> Records supplied
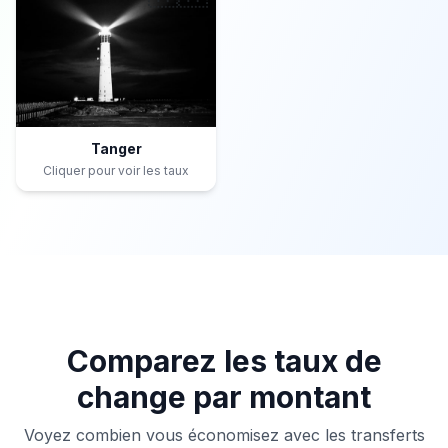
Tanger
Cliquer pour voir les taux
Comparez les taux de
change par montant
Voyez combien vous économisez avec les transferts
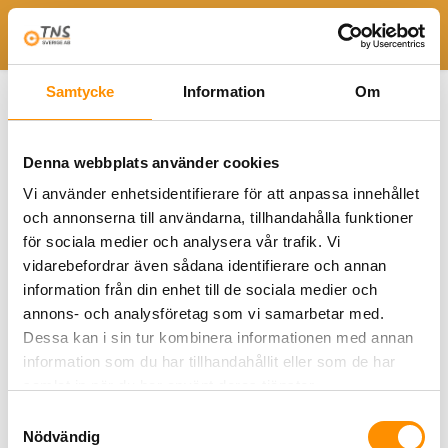
Togg
Hem
Avgasutsug brandstation
Fläkt
FUA
Samtycke
Information
Om
Fläkt
FUA
är utformad för att direkt monteras mot
Plymovent fjäderdrivna avgasrulle
SER
alternativt som
Denna webbplats använder cookies
centralfläkt.
FUA
är utrustade med lätta aluminium
fläkthjul, som är idealiska för att evakuera avgaser,
Vi använder enhetsidentifierare för att anpassa innehållet
lättflyktig rök och damm. Matchade in- och utloppsytor
och annonserna till användarna, tillhandahålla funktioner
tillhandahåller, tillsammans med de optimerade
för sociala medier och analysera vår trafik. Vi
fläkthjul, ett jämnt luftflöde, hög kapacitet och låg
vidarebefordrar även sådana identifierare och annan
ljudnivå.
information från din enhet till de sociala medier och
annons- och analysföretag som vi samarbetar med.
Egenskaper och fördelar
Dessa kan i sin tur kombinera informationen med annan
information som du har tillhandahållit eller som de har
Direktmontering
samlat in när du har använt deras tjänster.
Låg ljudnivå
Vridbart utlopp
Samtyckesval
Nödvändig
PRODUKTBLAD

> Task instructions
Copy out every line of the data exactly, leaving the images behind.

> Written solution
Tanger
Cliquer pour voir les taux
Comparez les taux de
change par montant
Voyez combien vous économisez avec les transferts
Togg
Hem
Avgasutsug brandstation
Fläkt
FUA
Samtycke
Information
Om
Fläkt
FUA
är utformad för att direkt monteras mot
Plymovent fjäderdrivna avgasrulle
SER
alternativt som
Denna webbplats använder cookies
centralfläkt.
FUA
är utrustade med lätta aluminium
fläkthjul, som är idealiska för att evakuera avgaser,
Vi använder enhetsidentifierare för att anpassa innehållet
lättflyktig rök och damm. Matchade in- och utloppsytor
och annonserna till användarna, tillhandahålla funktioner
tillhandahåller, tillsammans med de optimerade
för sociala medier och analysera vår trafik. Vi
fläkthjul, ett jämnt luftflöde, hög kapacitet och låg
vidarebefordrar även sådana identifierare och annan
ljudnivå.
information från din enhet till de sociala medier och
annons- och analysföretag som vi samarbetar med.
Egenskaper och fördelar
Dessa kan i sin tur kombinera informationen med annan
information som du har tillhandahållit eller som de har
Direktmontering
samlat in när du har använt deras tjänster.
Låg ljudnivå
Vridbart utlopp
Samtyckesval
Nödvändig
PRODUKTBLAD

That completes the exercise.